Старик не отвечает, поворачивается ко мне.

— С паутиной что собираетесь делать, да и с пауками?

— Пауков выпустим, а паутину надо срочно доставить в тайгу.

— Это куда же?

— На Усмунский хребет.

— Не бывал там. Видать, далеко… Как же вы ее туда доставите?

— Будем искать проводника.

— Туда проводника в поселке не найти. Километров за сто я хаживал, не дальше, а другие и того меньше. Нет ли у вас карты — взглянуть, где он. Усмун, какие там речки?.. Может, советом помогу. — И старик встает, подходит к столу.

Пашка точно прилип к нему, вижу, у него созрел какой-то план.

Я разворачиваю перед Гурьянычем фотосхему местности, показываю расположение на ней поселка и линию хребта. Старик достает из внутреннего кармана очки, внимательно смотрит сквозь стекла на схему, водит по ней загрубевшим пальцем. Обращается к внуку:

— Кака это речка, читай!

— Порожная.

— Так-так… А эта как зовется?

— Кедровый ключ.

— Знаю, левый приток Порожной. Бывал там, но

давненько.

— Скажите, Гурьяныч, как легче добраться до Кедрового ключа?

— Упаси бог, не посылайте людей речкой, не пройдут — скалы, завалы, прижимы. Надо напрямик резать тайгою, через озера, а дальше звериной тропою через отрог и угодишь в вершину Кедрового.

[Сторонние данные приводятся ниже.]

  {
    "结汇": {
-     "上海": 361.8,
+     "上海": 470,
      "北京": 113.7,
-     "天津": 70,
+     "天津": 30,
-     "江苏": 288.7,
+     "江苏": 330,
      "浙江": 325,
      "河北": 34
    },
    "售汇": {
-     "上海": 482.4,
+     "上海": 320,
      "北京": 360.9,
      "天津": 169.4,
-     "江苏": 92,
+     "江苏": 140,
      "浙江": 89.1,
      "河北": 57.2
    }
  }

— Дедушка, — вдруг обрывает его Пашка. — Кроме тебя, туда никто не проведет, берись проводником, и я с тобою.

— Ты с ума спятил, что придумал! Будь мне пятьдесят, слова не сказал бы, а теперь какой из меня проводник.

— Гурьяныч, а ведь Пашка дельное предлагает. Возьмитесь доставить паутину на Усмун. До Кедрового ключа места знакомые, а дальше по карте пойдете, тропою геодезистов. Тайга вас не подведет.

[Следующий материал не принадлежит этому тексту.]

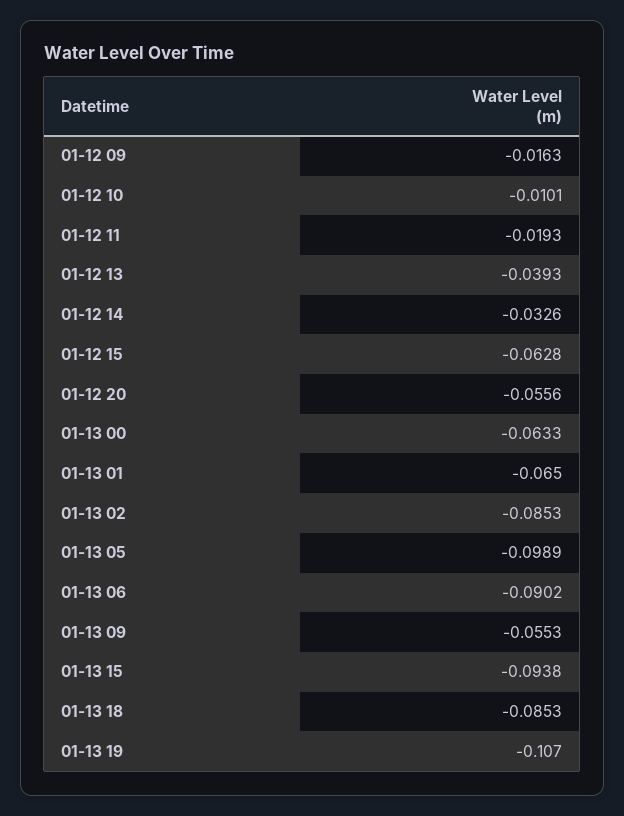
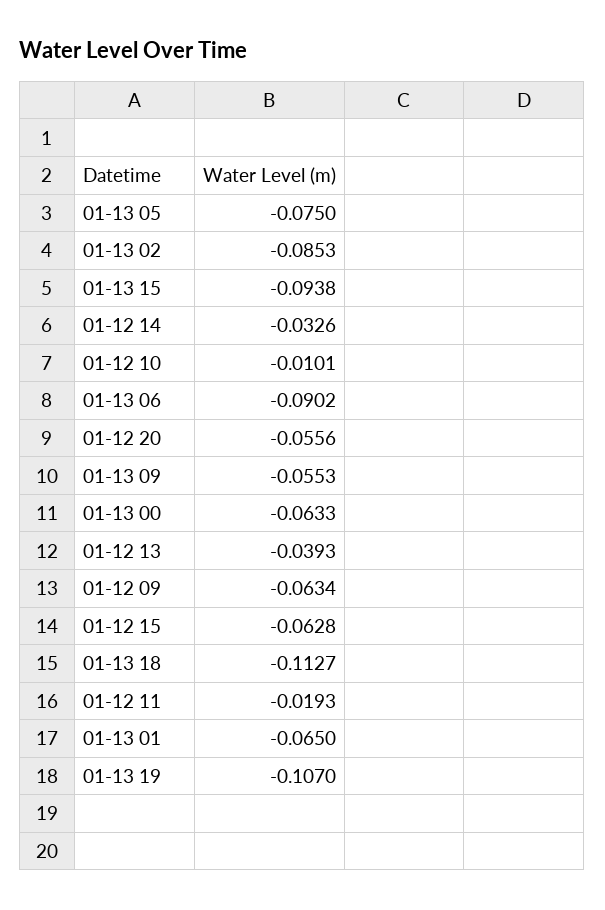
  {
-   "01-12 09": -0.0163,
+   "01-12 09": -0.0634,
    "01-12 10": -0.0101,
    "01-12 11": -0.0193,
    "01-12 13": -0.0393,
    "01-12 14": -0.0326,
    "01-12 15": -0.0628,
    "01-12 20": -0.0556,
    "01-13 00": -0.0633,
    "01-13 01": -0.065,
    "01-13 02": -0.0853,
-   "01-13 05": -0.0989,
+   "01-13 05": -0.075,
    "01-13 06": -0.0902,
    "01-13 09": -0.0553,
    "01-13 15": -0.0938,
-   "01-13 18": -0.0853,
+   "01-13 18": -0.1127,
    "01-13 19": -0.107
  }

— Нет, нет, не уговаривайте. На себя теперь не надеюсь: ноги в коленках слабые и память может обмануть, не туда заведу, а дело требует срочности. Да и по новым местам мне уже не ходить.

— А что, если я попрошу Макарову выслать кого-нибудь до Кедрового ключа, вы подойдете отсюда и передадите ему паутину? Соглашайтесь. Вы не представляете, Гурьяныч, из какой беды выручите нас.

— Дедушка, берись, и я с тобою пойду, — умоляет его Пашка.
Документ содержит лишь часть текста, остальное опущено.